■ Goal ■
Copy the rows from the line with "family: Chrysobalanaceae" through the end of the rows, swapping "scientific name" for "binomial" and leaving everything else as it is.

■ Input rows ■
** begin **

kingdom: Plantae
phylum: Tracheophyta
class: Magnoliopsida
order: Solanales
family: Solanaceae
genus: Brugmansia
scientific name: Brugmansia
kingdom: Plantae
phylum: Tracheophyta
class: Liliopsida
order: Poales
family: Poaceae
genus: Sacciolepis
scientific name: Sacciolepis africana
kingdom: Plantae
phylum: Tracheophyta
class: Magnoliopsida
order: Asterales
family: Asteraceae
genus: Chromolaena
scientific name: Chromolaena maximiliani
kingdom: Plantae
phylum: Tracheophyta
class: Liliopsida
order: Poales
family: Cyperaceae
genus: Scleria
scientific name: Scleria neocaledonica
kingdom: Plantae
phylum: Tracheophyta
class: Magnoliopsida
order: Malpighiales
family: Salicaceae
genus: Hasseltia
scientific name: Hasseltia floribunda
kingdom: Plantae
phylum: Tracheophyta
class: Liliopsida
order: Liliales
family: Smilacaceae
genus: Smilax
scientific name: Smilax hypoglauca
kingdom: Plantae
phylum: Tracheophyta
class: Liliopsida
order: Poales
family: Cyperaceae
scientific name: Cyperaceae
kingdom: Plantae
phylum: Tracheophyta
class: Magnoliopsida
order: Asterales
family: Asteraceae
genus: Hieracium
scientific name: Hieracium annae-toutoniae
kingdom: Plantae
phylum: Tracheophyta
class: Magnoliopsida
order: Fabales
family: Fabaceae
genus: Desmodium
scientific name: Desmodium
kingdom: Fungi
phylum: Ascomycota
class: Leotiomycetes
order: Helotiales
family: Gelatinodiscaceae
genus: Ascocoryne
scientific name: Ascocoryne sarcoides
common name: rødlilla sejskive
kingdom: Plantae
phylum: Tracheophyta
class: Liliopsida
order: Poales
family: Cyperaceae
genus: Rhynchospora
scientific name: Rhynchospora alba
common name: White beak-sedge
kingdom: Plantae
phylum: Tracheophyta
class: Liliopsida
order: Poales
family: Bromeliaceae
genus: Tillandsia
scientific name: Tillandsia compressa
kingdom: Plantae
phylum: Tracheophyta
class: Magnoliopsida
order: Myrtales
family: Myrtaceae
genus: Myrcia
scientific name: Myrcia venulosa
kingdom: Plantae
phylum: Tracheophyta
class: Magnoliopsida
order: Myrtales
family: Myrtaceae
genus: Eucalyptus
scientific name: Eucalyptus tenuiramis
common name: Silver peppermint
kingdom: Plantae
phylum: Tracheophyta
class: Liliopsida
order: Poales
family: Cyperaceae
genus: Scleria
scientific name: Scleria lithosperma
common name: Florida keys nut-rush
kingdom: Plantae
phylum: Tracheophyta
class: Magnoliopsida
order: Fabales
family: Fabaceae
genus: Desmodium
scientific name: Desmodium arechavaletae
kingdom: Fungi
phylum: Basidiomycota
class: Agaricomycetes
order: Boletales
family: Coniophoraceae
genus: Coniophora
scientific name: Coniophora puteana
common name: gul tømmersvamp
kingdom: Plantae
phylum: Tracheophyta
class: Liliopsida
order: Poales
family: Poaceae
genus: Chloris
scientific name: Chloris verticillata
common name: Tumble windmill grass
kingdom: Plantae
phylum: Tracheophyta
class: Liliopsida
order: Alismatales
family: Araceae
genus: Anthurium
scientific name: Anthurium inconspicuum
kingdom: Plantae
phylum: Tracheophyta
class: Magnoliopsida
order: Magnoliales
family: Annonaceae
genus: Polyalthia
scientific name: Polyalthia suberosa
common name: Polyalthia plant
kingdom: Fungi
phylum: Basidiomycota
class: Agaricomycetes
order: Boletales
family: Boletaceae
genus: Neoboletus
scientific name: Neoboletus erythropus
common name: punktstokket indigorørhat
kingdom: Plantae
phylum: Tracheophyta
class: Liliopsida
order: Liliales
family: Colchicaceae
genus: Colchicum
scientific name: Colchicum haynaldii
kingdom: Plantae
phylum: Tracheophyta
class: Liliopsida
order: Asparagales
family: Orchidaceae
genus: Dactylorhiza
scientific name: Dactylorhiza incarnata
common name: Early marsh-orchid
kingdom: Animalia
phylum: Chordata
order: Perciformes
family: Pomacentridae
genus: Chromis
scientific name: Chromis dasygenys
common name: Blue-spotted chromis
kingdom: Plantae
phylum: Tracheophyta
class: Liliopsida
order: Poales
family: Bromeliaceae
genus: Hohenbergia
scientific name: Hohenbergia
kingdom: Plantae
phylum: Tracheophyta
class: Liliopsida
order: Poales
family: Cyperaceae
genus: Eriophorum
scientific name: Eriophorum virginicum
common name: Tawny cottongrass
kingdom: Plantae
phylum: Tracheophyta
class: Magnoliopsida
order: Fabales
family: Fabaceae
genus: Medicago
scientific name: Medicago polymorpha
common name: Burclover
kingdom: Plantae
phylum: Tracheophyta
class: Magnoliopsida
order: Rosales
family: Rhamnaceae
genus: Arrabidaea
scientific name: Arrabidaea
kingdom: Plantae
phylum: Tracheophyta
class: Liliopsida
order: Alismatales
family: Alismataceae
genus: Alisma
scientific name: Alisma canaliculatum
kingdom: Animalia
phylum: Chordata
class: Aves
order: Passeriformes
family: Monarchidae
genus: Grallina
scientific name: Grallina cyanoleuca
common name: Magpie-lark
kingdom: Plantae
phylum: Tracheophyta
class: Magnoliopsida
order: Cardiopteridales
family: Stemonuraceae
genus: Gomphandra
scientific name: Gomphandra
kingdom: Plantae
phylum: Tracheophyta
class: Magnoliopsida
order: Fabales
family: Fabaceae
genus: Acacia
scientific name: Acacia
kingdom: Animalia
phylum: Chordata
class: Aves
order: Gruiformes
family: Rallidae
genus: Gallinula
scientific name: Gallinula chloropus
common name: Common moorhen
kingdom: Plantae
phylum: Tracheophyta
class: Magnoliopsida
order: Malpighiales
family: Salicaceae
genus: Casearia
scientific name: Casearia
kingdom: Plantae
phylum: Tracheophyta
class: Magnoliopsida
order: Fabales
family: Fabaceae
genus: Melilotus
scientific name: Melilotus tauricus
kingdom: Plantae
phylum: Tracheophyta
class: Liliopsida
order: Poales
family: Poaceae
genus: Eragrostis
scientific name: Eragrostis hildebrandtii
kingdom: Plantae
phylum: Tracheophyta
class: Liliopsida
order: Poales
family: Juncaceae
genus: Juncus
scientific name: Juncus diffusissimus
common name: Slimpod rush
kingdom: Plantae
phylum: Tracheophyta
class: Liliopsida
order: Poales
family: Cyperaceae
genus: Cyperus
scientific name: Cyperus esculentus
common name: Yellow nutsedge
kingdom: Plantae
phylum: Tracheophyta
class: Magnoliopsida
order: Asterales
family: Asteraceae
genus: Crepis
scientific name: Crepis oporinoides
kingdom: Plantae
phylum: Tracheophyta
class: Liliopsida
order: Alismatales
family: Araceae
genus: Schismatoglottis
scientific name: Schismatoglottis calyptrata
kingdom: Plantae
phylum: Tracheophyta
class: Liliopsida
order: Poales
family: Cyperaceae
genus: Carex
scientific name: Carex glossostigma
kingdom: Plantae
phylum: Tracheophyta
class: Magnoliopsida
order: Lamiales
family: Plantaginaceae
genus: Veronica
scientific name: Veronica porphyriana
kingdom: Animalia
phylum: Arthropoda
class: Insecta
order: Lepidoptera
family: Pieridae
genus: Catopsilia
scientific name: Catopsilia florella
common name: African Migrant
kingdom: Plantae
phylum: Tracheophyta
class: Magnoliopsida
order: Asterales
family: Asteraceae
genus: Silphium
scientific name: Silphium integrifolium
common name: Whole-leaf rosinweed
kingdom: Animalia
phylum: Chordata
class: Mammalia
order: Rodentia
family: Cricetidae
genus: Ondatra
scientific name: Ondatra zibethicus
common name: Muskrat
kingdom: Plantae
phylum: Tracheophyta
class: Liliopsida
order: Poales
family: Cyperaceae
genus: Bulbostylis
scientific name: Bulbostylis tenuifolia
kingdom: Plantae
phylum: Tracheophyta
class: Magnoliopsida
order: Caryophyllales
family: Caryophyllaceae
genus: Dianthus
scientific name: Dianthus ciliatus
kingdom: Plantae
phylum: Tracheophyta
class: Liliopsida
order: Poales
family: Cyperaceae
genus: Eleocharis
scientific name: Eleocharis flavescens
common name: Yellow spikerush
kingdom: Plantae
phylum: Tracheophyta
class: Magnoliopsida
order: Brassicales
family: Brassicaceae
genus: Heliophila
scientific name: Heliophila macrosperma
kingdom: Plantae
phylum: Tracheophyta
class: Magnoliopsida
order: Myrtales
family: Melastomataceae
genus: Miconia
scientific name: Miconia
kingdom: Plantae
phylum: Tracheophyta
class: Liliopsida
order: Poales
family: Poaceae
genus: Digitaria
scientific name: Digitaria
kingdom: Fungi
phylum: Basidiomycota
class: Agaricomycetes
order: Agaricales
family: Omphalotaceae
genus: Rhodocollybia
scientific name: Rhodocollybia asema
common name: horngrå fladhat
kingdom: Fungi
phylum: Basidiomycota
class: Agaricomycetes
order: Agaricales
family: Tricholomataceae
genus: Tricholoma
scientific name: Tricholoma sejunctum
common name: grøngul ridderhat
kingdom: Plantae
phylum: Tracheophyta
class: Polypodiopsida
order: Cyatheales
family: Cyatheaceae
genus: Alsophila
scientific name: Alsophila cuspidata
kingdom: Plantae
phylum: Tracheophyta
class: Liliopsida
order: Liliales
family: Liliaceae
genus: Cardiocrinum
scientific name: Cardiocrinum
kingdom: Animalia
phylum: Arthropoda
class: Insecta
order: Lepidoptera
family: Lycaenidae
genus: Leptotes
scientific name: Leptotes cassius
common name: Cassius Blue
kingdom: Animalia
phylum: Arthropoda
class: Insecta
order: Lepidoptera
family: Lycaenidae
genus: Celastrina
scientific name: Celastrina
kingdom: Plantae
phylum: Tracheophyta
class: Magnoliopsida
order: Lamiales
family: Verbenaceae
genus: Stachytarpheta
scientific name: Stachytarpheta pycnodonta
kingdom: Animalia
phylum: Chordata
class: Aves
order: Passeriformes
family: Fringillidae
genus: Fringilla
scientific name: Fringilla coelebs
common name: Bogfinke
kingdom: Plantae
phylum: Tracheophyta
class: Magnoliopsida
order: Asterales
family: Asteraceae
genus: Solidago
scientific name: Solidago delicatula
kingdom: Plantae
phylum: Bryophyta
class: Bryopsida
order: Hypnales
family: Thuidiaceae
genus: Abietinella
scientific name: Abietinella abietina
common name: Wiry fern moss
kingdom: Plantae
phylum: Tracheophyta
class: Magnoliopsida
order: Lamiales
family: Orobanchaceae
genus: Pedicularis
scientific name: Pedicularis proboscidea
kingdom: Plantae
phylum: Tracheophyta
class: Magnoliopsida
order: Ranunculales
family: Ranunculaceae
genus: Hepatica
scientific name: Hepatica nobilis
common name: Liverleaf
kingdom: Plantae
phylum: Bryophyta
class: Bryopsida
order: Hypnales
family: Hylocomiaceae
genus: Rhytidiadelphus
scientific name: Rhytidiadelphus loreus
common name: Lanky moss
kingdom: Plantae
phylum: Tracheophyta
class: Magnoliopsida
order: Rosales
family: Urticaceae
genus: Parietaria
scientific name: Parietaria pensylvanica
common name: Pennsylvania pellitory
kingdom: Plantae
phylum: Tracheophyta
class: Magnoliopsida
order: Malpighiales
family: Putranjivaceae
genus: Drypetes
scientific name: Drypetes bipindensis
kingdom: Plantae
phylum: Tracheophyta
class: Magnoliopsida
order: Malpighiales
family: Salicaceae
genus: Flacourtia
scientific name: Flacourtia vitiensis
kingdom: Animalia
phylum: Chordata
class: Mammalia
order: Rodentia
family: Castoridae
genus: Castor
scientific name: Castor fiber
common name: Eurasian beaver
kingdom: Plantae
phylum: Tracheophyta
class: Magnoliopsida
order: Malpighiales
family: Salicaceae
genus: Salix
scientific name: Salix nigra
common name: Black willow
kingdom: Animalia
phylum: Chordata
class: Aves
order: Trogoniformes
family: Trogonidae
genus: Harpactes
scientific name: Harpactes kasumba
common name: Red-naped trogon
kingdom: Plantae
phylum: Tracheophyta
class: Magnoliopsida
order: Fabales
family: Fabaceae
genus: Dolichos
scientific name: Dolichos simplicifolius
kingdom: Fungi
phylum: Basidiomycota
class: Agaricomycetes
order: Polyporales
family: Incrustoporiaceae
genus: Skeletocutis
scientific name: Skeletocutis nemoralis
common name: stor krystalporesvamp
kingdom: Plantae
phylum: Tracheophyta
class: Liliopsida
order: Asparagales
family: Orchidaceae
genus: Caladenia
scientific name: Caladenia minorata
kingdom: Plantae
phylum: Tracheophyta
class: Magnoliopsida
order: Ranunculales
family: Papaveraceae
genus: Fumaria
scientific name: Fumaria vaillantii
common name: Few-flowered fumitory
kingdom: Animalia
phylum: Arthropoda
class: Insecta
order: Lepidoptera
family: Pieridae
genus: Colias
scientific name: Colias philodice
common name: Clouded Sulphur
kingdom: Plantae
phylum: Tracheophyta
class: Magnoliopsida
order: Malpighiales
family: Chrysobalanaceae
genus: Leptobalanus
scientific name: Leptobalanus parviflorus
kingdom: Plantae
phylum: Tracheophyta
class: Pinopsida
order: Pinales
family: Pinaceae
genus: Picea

** end **

■ Complete output ■
family: Chrysobalanaceae
genus: Leptobalanus
binomial: Leptobalanus parviflorus
kingdom: Plantae
phylum: Tracheophyta
class: Pinopsida
order: Pinales
family: Pinaceae
genus: Picea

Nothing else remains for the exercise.